By Danielle E. Sunberg  | 62 Am. U. L. Rev. 1417 (2013) 

 On January 2, 2013, the Supreme Court dismissed the petition for writ of certiorari in WEC Carolina Energy Solutions LLC v. Miller, leaving unresolved the vexing question of employee liability under the Computer Fraud and Abuse Act (CFAA). The case involved Mike Miller, former Project Director for WEC Carolina Energy Solutions (WEC), who used WEC’s proprietary information to benefit a competing business. WEC permitted Miller to access the company’s confidential and trade secret documents stored on his employer-provided laptop computer. On April 30, 2010, only twenty days after resigning from his position with WEC, Miller used the confidential information to make a pitch to a potential

client on behalf of a competitor, Arc Energy Services, Inc. (Arc). Arc won the client’s business, and WEC sued Miller and another participating colleague, asserting nine state-law charges as well as several violations of the CFAA. 

The CFAA, codified at 18 U.S.C. § 1030, is the nation’s first and leading cybercrime statute. The statute grants employers a private right of action to hold employees liable for accessing a company computer “without authorization” or for “exceeding authorized access.” Penalizing this conduct grows more imperative: a 2009 study conducted by the Ponemon Institute revealed that six out of every ten departing employees steal company data and described this figure as a growing problem of “malicious insiders.” Unsurprisingly, following this expansion in the computerprotection statute, employers have increasingly used the CFAA as a means to hold rogue employees accountable for using information obtained from a company computer in a manner that conflicts with the employer’s interests. 
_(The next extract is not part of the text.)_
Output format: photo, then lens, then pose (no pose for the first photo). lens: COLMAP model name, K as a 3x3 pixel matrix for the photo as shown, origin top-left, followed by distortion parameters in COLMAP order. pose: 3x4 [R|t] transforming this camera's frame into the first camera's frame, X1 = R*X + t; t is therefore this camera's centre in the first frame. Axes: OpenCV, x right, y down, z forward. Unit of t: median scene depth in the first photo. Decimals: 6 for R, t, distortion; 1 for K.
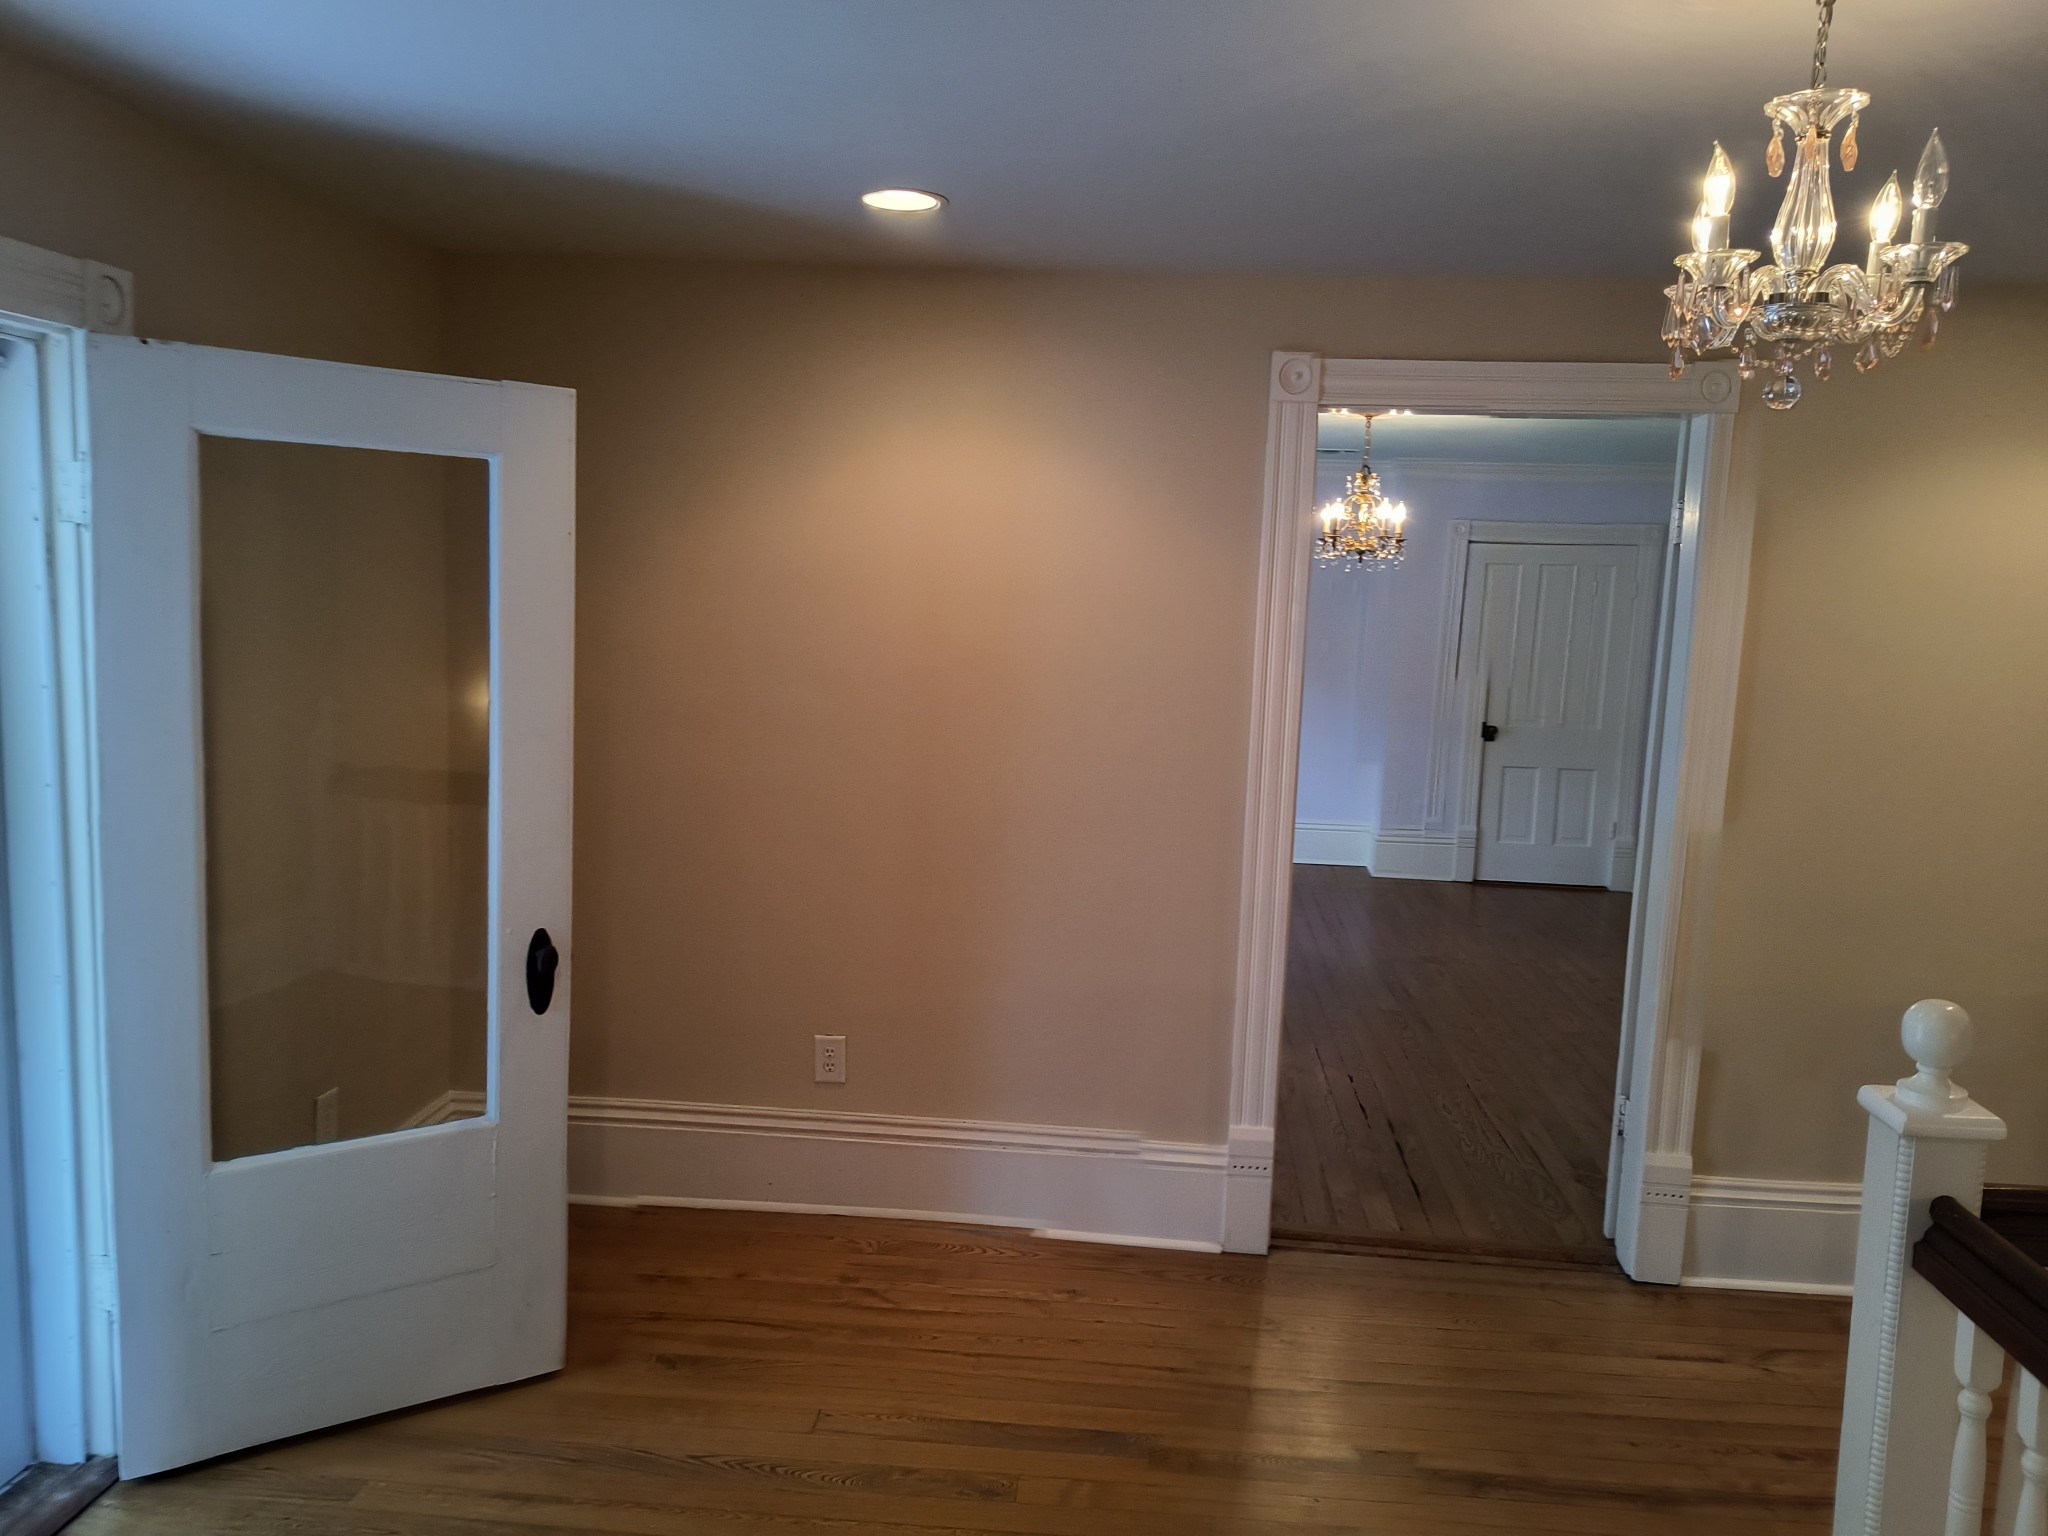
lens RADIAL K [[1431.1, 0, 1034.0], [0, 1431.1, 767.3], [0, 0, 1]] dist [0.030644, -0.021474]
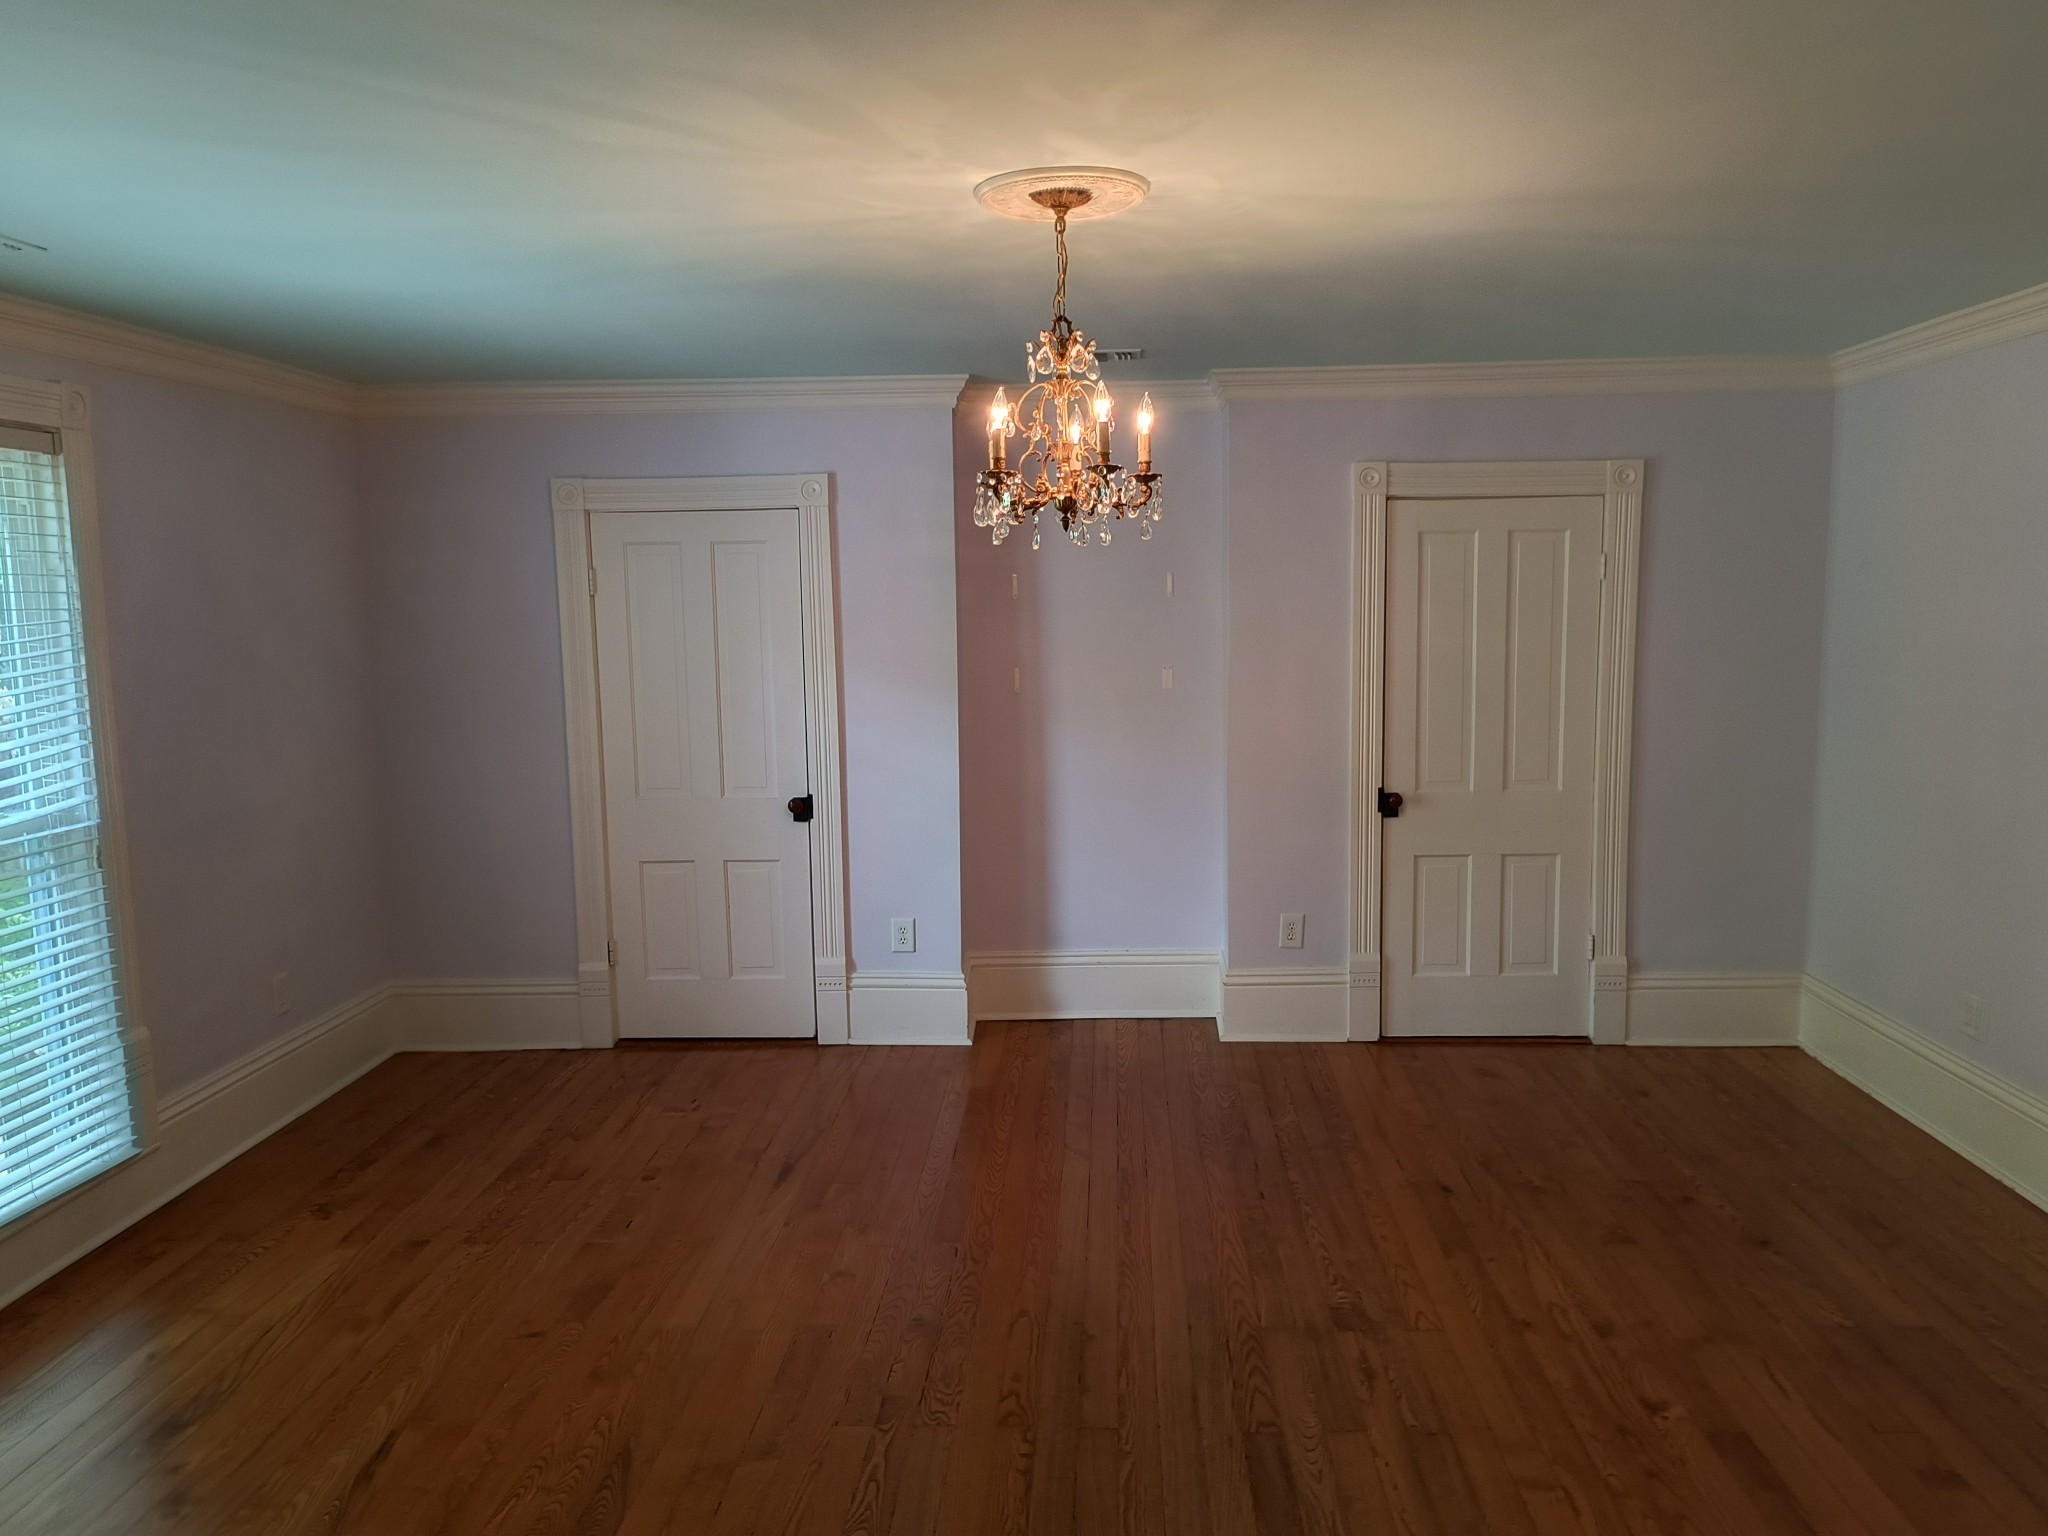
lens RADIAL K [[1431.1, 0, 1045.0], [0, 1431.1, 771.8], [0, 0, 1]] dist [0.030644, -0.021474]
pose [[0.997033, -0.057938, 0.050684, 0.135395], [0.058130, 0.998306, -0.002314, -0.045317], [-0.050464, 0.005253, 0.998712, 0.380044]]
WEC attempted to hold Miller liable under the CFAA precisely for his misuse of the company’s confidential data. The Fourth Circuit affirmed that WEC failed to file a viable claim under the CFAA because WEC did not “allege that Miller . . . accessed a computer or information on a computer without authorization.” This decision exacerbates the existing circuit split with respect to applying the CFAA to the employer-employee context. The Fourth Circuit aligns itself with the Ninth Circuit, which has adopted the narrow code approach to interpreting employee liability under the CFAA. In contrast, the Fifth, Seventh, and Eleventh Circuits have embraced a broader and more employer-friendly approach. The widening division among the circuits creates enormous problems for employers, as the CFAA’s mandate directly affects what types of employee actions are culpable and what computer authorization protections the employer must implement to protect against intellectual property theft. Many scholars and commentators hoped that the Supreme Court would grant writ of certiorari to hear WEC and thus provide guidance to employers and unify the courts. Such resolution, however, remains elusive—on January 2, 2013,the Court dismissed WEC’s petition for certiorari. In the midst of the jurisprudential confusion, Congress seeks to amend the CFAA to mitigate some of the statutory interpretation issues at the heart of the circuit split. In the wake of the Supreme Court’s dismissal of WEC, this Note explores the deepening circuit split that has engulfed the debate over employee liability under the CFAA as well as the potential future developments of the CFAA.